Requirement ::
Locate the string "middle" throughout the material and copy every line in which it occurs.
(Beginning of Dataset)
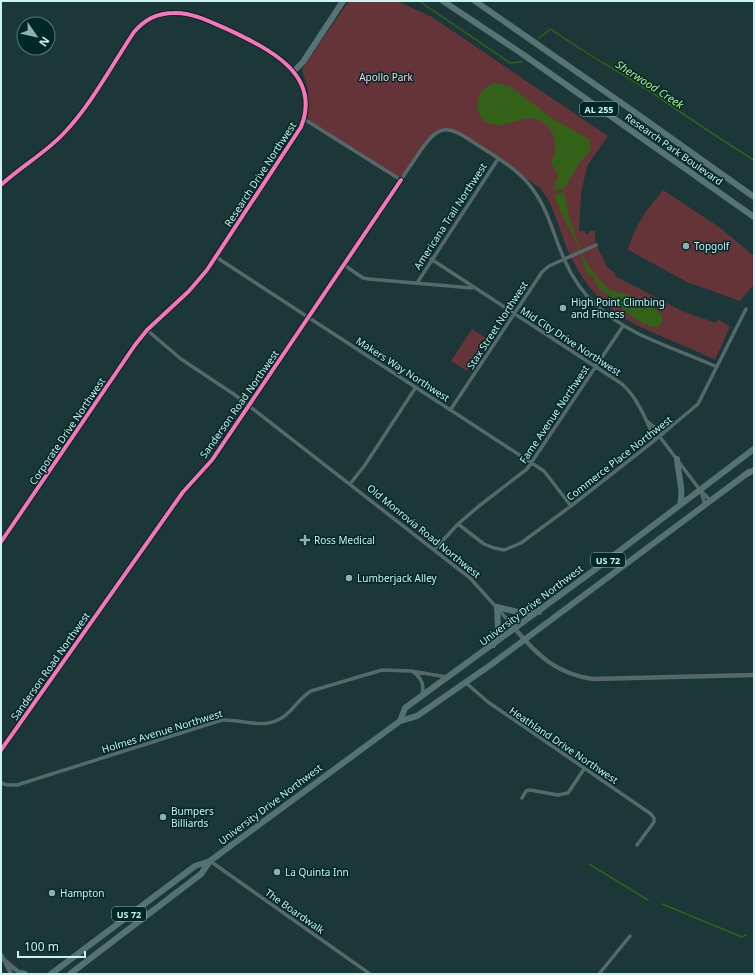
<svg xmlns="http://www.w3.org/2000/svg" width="755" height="975" viewBox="0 0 755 975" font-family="'Noto Sans',sans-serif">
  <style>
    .green { fill: #653439 }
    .water { fill: #346118 }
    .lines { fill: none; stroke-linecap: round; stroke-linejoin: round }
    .stream { stroke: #346118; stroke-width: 1.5 }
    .minor { stroke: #556969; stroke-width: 3.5 }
    .tertiary { stroke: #556969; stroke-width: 4.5 }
    .trunk { stroke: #557272; stroke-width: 6 }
    .motorway { stroke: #567474; stroke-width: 6 }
    .cycleway-casing { stroke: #002727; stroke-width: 6 }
    .cycleway { stroke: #fb73b8; stroke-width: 4 }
    .poi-dot { fill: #8db1b1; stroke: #002727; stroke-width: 1.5 }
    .labels { text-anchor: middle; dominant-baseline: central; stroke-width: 3; stroke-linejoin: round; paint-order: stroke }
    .shield { fill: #002727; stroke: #8db6b6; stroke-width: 1 }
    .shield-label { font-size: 9px; font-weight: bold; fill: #caf3f3 }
    .park-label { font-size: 10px; fill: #f1d6d7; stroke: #002727 }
    .street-label { font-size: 10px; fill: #caf3f3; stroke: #002727 }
    .poi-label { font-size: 10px; fill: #caf3f3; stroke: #002727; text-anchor: start }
    .water-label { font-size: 11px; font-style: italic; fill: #b0f58d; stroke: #002727 }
  </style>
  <rect width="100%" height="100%" fill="#1b3737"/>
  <!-- green -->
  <path class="green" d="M 349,1 L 397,1 L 432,17 L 608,136 L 587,166 L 581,194 L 579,231 L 585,231 L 586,234 L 589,234 L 589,231 L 595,231 L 595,241 L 599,250 L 607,267 L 616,274 L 615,276 L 682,311 L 716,323 L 718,319 L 730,327 L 715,360 C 650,327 604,327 569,253 C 559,231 555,205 539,187 L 452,130 L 437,131 L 401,180 L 311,123 L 308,119 L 308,91 L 302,69 Z
    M 663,190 L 719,227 L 754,256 L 754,284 L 740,301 L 687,282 L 628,250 C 636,223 646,211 663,190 Z
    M 472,329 L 488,339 L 467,371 L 451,361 Z"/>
  <!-- water -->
  <path class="water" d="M 496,83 L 510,86 L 553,119 L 589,139 L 591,150 L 580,162 L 565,188 L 553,191 L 558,176 L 551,162 C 556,153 557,145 553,135 C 537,101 508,131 490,124 C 469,115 476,87 496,83 Z
    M 564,192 L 569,216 L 579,246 L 587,264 L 600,281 L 610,290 L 629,295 L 644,305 L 655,309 L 662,316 L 663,319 L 660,326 C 645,332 619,305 609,296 C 606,293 602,292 599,289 C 597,286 596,281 594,278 C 592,276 588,274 587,272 C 583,264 581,254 578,246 C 569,228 561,213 554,195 Z"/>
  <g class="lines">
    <!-- stream -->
    <path class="stream" d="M 134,1 L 134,2
      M 419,1 L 510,63 L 522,62
      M 539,38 L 551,29 C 585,54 622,73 657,96 C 689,118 721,140 754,160
      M 589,864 L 648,900
      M 662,904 L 742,937 L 746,935"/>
    <!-- minor -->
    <path class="minor" d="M 304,119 L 401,180
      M 1,185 C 21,166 46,153 65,132 C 92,103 112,65 134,32 C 144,20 158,13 174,13 C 192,12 213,23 229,30 C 269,49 322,74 301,127 L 207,270 L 189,291 L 147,330 L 135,345 L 1,542
      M 216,257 L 544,471 L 571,506
      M 431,259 L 622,384 C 638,398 647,422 655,440
      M 344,265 L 363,278 L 369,279 L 472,288
      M 417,283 L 498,159
      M 147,330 L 181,359 L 235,395 L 470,578 L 515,628
      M 451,409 L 542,272 L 549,266 L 596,245
      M 647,421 L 663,434
      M 660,437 L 700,490 L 711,501
      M 350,484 L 365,465 L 416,387
      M 701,491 L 705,505
      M 458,524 L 484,544 L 494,548 L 504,550 L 521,543 L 571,506 L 655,440 L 698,404 L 746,309
      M 434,550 L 458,524 L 479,506 L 527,469 L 623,326
      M 412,671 C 421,677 425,684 422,694
      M 465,682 L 488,702 L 651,814 L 654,818 L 654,822 L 637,845
      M 1,750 L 183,492 L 212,460 L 421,150 C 440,123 448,126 473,142 C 494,156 519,169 534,191 C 549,212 554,237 565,261 C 572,277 583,293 596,305 C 630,337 676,348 717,367
      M 1,783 L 7,785 L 17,785 L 222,720 C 244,719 267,732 287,714 C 296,706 301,697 311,691 L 382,670 L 411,671 L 447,677
      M 522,798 L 526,791 L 530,790 L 558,795 L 568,793 L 584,769
      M 210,861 L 370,974
      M 599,974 L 630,936"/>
    <!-- tertiary -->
    <path class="tertiary" d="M 515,629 C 538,656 557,674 593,679 L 754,675
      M 1,955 L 4,960 L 21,974
      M 5,961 L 11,974"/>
    <!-- trunk -->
    <path class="trunk" d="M 677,459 C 678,475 684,489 680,505
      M 493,645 L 498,629 L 497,607 L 518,612 L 539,612
      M 400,721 L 405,708 L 593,571 L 754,449
      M 21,973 L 25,974
      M 51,974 L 195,866 L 210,861
      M 70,974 L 201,874 L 210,861 L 400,721 L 417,716 L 492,664 L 749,472"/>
    <!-- motorway -->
    <path class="motorway" d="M 443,1 L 521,53 L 754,217
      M 475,1 L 633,111 L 754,197
      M 294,71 L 303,62 L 343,1
      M 745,475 L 754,470"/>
    <!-- cycleway casing -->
    <g class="cycleway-casing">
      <path id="cycleway" d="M 1,185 C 21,166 46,153 65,132 C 92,103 112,65 134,32 C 144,20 158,13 174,13 C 192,12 213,23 229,30 C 269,49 322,74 301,127 L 207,270 L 189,291 L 147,330 L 135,345 L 1,542
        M 1,750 L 183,492 L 212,460 L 401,180"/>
    </g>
    <!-- cycleway -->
    <use href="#cycleway" class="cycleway"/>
  </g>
  <!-- markers -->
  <g class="poi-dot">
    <circle cx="686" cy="246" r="4"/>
    <circle cx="563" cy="308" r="4"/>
    <path d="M303 534h4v4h4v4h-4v4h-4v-4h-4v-4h4z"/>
    <circle cx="349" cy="578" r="4"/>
    <circle cx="163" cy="817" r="4"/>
    <circle cx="277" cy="872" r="4"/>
    <circle cx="52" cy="893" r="4"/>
  </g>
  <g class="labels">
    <!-- shield labels -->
    <g class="shield">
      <rect x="580" y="102" width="38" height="14" rx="3"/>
      <rect x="591" y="553" width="34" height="14" rx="3"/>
      <rect x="112" y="907" width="34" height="14" rx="3"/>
    </g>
    <g class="shield-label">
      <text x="599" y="109">AL 255</text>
      <text x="608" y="560">US 72</text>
      <text x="129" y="914">US 72</text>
    </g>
    <!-- park labels -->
    <g class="park-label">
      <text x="386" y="77">Apollo Park</text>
    </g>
    <!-- street labels -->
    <g class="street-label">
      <text transform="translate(674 149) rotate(35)">Research Park Boulevard</text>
      <text transform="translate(260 174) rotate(-57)">Research Drive Northwest</text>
      <text transform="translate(450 216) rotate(-57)">Americana Trail Northwest</text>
      <text transform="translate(497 325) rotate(-57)">Stax Street Northwest</text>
      <text transform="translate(571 341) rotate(33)">Mid City Drive Northwest</text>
      <text transform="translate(403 369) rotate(33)">Makers Way Northwest</text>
      <text transform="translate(239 404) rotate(-55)">Sanderson Road Northwest</text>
      <text transform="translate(554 414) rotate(-56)">Fame Avenue Northwest</text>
      <text transform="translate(67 431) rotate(-56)">Corporate Drive Northwest</text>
      <text transform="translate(619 458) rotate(-38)">Commerce Place Northwest</text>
      <text transform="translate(424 531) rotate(39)">Old Monrovia Road Northwest</text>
      <text transform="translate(531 605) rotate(-37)">University Drive Northwest</text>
      <text transform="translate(50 666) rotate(-55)">Sanderson Road Northwest</text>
      <text transform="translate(162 731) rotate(-17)">Holmes Avenue Northwest</text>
      <text transform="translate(564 745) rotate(34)">Heathland Drive Northwest</text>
      <text transform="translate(270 804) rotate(-37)">University Drive Northwest</text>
      <text transform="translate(295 911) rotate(35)">The Boardwalk</text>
    </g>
    <!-- poi labels -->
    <g class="poi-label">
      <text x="694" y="246">Topgolf</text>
      <text x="571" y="302">High Point Climbing<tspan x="571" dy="12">and Fitness</tspan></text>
      <text x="314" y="540">Ross Medical</text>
      <text x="357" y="578">Lumberjack Alley</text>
      <text x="171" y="811">Bumpers<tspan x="171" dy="12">Billiards</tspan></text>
      <text x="285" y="872">La Quinta Inn</text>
      <text x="60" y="893">Hampton</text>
    </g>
    <!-- water labels -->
    <g class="water-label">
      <text transform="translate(650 84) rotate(33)">Sherwood Creek</text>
    </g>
  </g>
  <!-- border -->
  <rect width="755" height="975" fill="none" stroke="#caf3f3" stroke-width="4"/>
  <!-- north arrow -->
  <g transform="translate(36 36) rotate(124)"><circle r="19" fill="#002727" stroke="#517979"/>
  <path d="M0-3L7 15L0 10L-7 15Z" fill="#8db1b1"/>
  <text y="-6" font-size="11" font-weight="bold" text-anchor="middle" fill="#caf3f3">N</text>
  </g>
  <!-- scale -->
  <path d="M18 951v6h67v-6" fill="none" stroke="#caf3f3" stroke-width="2"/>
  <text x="24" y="951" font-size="12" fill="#caf3f3" stroke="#002727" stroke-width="3" paint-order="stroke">100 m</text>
</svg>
(End of Dataset)
Exercise output ::
    .labels { text-anchor: middle; dominant-baseline: central; stroke-width: 3; stroke-linejoin: round; paint-order: stroke }
  <text y="-6" font-size="11" font-weight="bold" text-anchor="middle" fill="#caf3f3">N</text>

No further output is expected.